In my previous several blog posts (here, here, and here) we covered usage of a really interesting tool released about three years ago: the DotNetToJScript project (https://github.com/tyranid/DotNetToJScript). Although it’s been several years since its original release, it’s still a valuable tool for building payloads during delivery, execution, and persistence when performing Red Team operations.

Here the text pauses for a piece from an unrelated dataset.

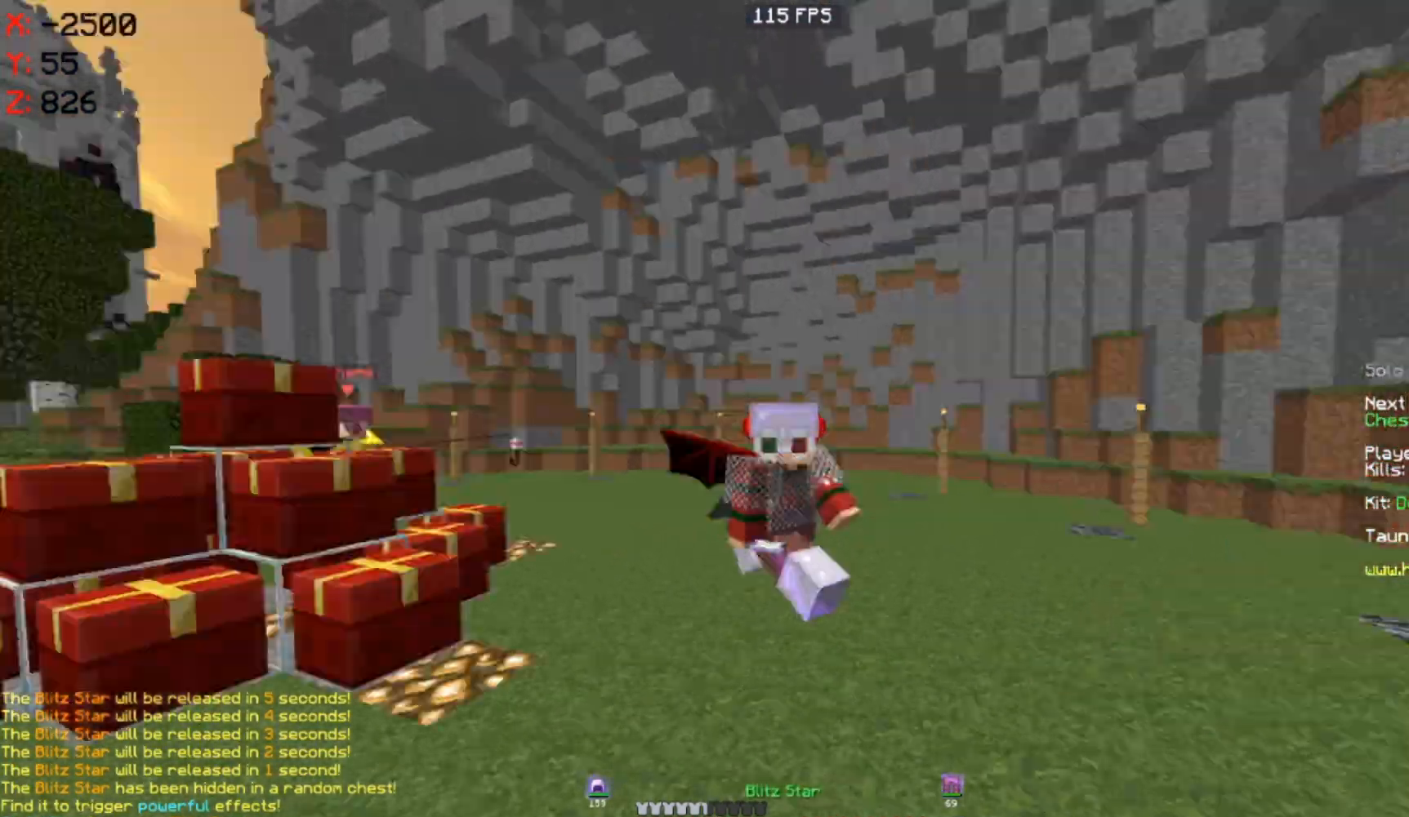
{"keys": ["a", "space", "w"], "mouse": [], "events": [[67, "a", "up"], [350, "a", "down"]]}
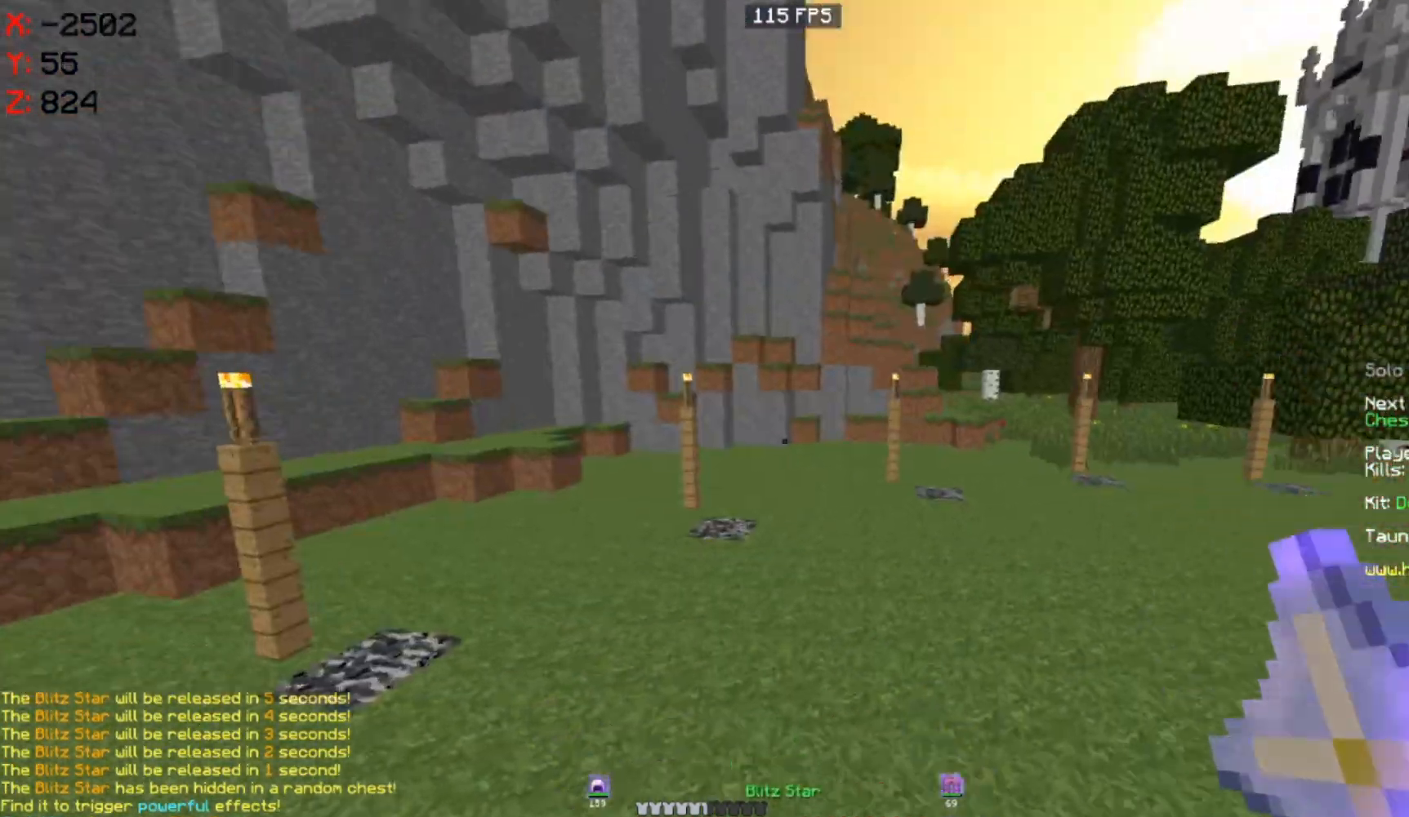
{"keys": [], "mouse": [], "events": [[200, "mouse_right", "down"], [350, "mouse_right", "up"], [383, "space", "up"], [450, "a", "up"], [450, "w", "up"]]}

Although many antivirus products are capable of preventing unmodified payloads generated by DotNetToJScript, several that we’ve tested during our Purple Team engagements have NO preventative capability against these payload variants. Furthermore, with a bit of tweaking DotNetToJScript-generated payloads (or building your own randomizing and obfuscating payload generators) you can bypass most antivirus products on the market.
But why do another blog on this topic? Well, I was doing research that was tangentially related to DotNetToJScript for an upcoming blog series and realized that it’s worth the effort to demonstrate basic payloads for the creation of malicious documents (maldocs) that perform process injection using utilizing DotNetToJScript techniques. So, let’s jump right in!
Process Injection?
Process injection is a set of techniques used to inject a malicious payload into a running process to disguise its presence on a computer. Although all common operating systems have some susceptibility to process injection techniques, we’ll be focusing on process injection on Windows, which is fairly well documented. There are 2 types of process injection:
- Self-Injection: this injection variation makes use of a scripting language, or DLL hijack or hooking method to obtain code injection into the currently running process. On Windows, the frontend API function that’s most commonly used is CreateThread()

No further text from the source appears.